No caso de Portugal o volume de obras publicado no último século sobre a I Guerra Mundial é bem mais limitado do que internacionalmente – pouco mais de uma centena de publicações segundo o catálogo eletrónico da Biblioteca Nacional de Portugal. O que, mesmo que seja um registo incompleto, dá-nos a ideia de um interesse bem menor pelo tema11. Além de refletir a pequenez do país, tema recorrente neste ensaio, este é provavelmente também o resultado do Portugal de 1914 se encontrar relativamente aquém do limiar de desenvolvimento e massificação da educação, da literacia, da política de muitas outras potências envolvidas no conflito. Pode ainda refletir a perceção de se tratar de um episódio muito negativo na história nacional a ser convenientemente esquecido. Ora, um conflito que resultou num sacrifício/custo em número de mortos portugueses que em quatro anos ultrapassou as baixas mortais sofridas em mais de uma década das Guerras da Descolonização de 1961-1974 certamente merece ser devidamente analisado, sobretudo se, a par do seu interesse histórico intrínseco, se olhar para ele como revelador de grandes tendências das relações internacionais.

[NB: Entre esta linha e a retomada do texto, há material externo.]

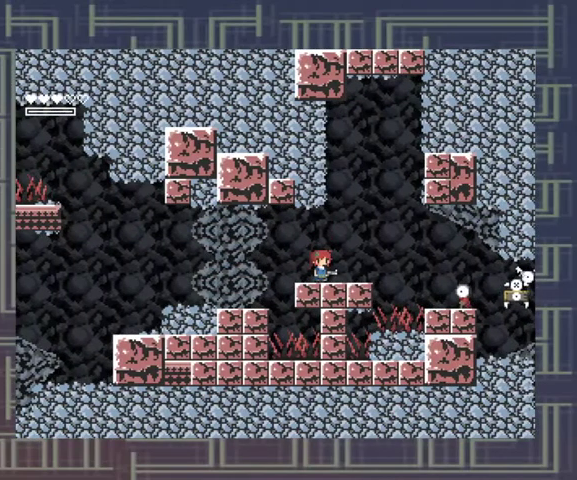
{"buttons": ["X"], "left_stick": "center", "events": [[300, "X", "down"], [400, "X", "up"], [467, "X", "down"]]}
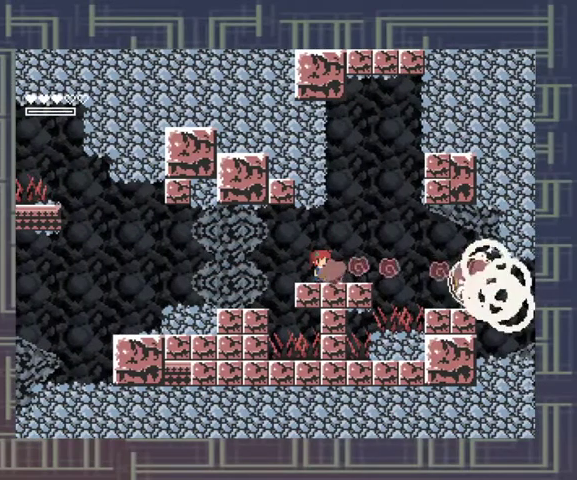
{"buttons": ["A"], "left_stick": "center", "events": [[33, "X", "up"], [100, "X", "down"], [167, "X", "up"], [233, "X", "down"], [500, "A", "down"], [500, "X", "up"]]}
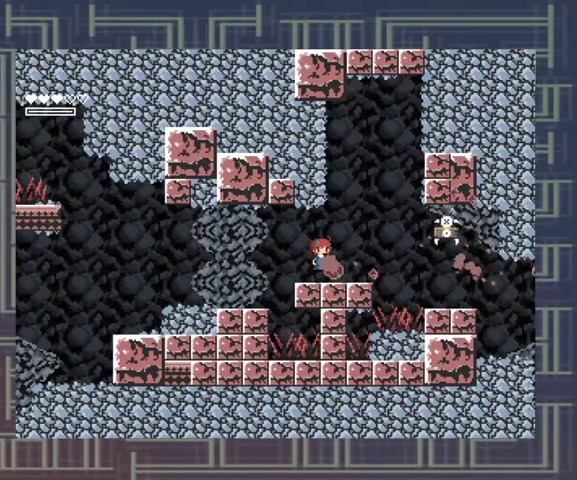
{"buttons": ["X"], "left_stick": "center", "events": [[67, "X", "down"], [133, "A", "up"], [133, "X", "up"], [200, "X", "down"], [267, "X", "up"], [333, "X", "down"], [400, "X", "up"], [467, "X", "down"]]}
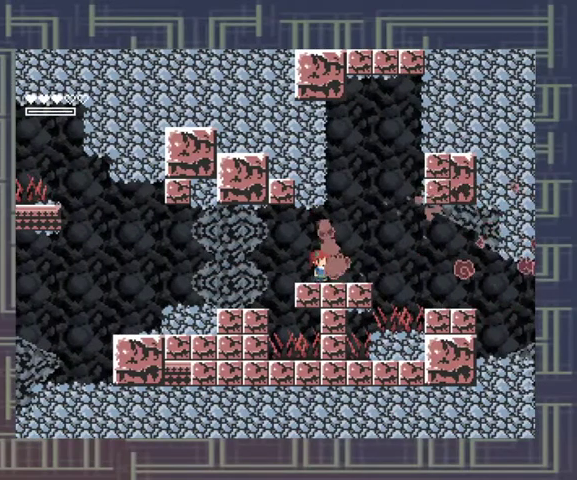
{"buttons": [], "left_stick": "center", "events": [[67, "X", "up"]]}
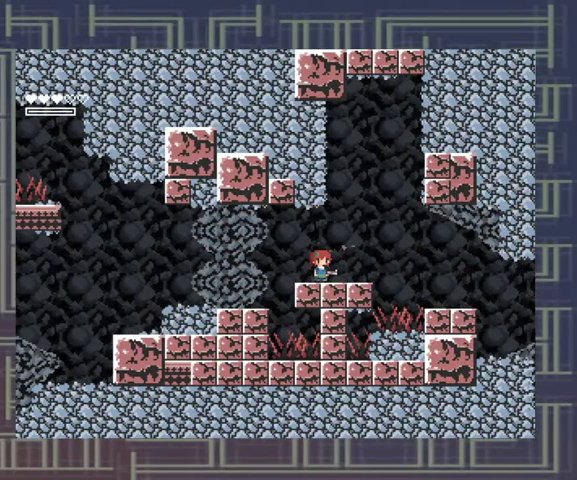
{"buttons": ["DPAD_RIGHT"], "left_stick": "center", "events": [[133, "DPAD_RIGHT", "down"], [333, "A", "down"], [433, "A", "up"]]}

Pode-se dizer sinteticamente que, apesar das diferenças, a discussão portuguesa sobre a Grande Guerra também tem sido dominado pela questão da culpa pela desastrosa experiência portuguesa de participação na I Guerra Mundial. Pois apesar de Portugal fazer parte da coligação vencedora do conflito, a Grande Guerra tem sido consensualmente vista, no caso português como no italiano ou grego, como uma vitória pírrica. A questão tem portanto sido a de saber se a culpa por este fracasso custoso deve ser atribuída principalmente ao PRP – Partido Democrático liderado por Afonso Costa e à sua temerária insistência na participação portuguesa na guerra; e sobretudo no voluntarioso envio de um Corpo Expedicionário Português para o teatro de operações mais exigente do conflito do ponto de vista militar – seja em termos de equipamento, seja de organização – a Frente Ocidental, as trincheiras da Flandres. Ou se, pelo contrário, a culpa residiu fundamentalmente na tomada do poder por Sidónio Pais no golpe militar de dezembro de 1917 e na alegada germanofilia sidonista, resultando no, mais ou menos deliberado, enfraquecimento do Corpo Expedicionário Português. O porquê do colapso da frente portuguesa perante a ofensiva alemã de abril de 1918 na dita Batalha de La Lys foi o tema de polémicas violentas ainda durante o conflito e no imediato pós-guerra, mas que se foram mantendo até bem mais recentemente. A tendência na historiografia portuguesa pós-25 de abril pode provavelmente ser sintetizada assinalando que tem ido no sentido de integrar de forma mais rigorosa o debate sobre a I Guerra Mundial no debate mais geral sobre a I República, onde surge como um tema recorrente, mas geralmente subordinado ao de perceber-se as razões da queda do primeiro regime republicano, para a qual contribuiu12.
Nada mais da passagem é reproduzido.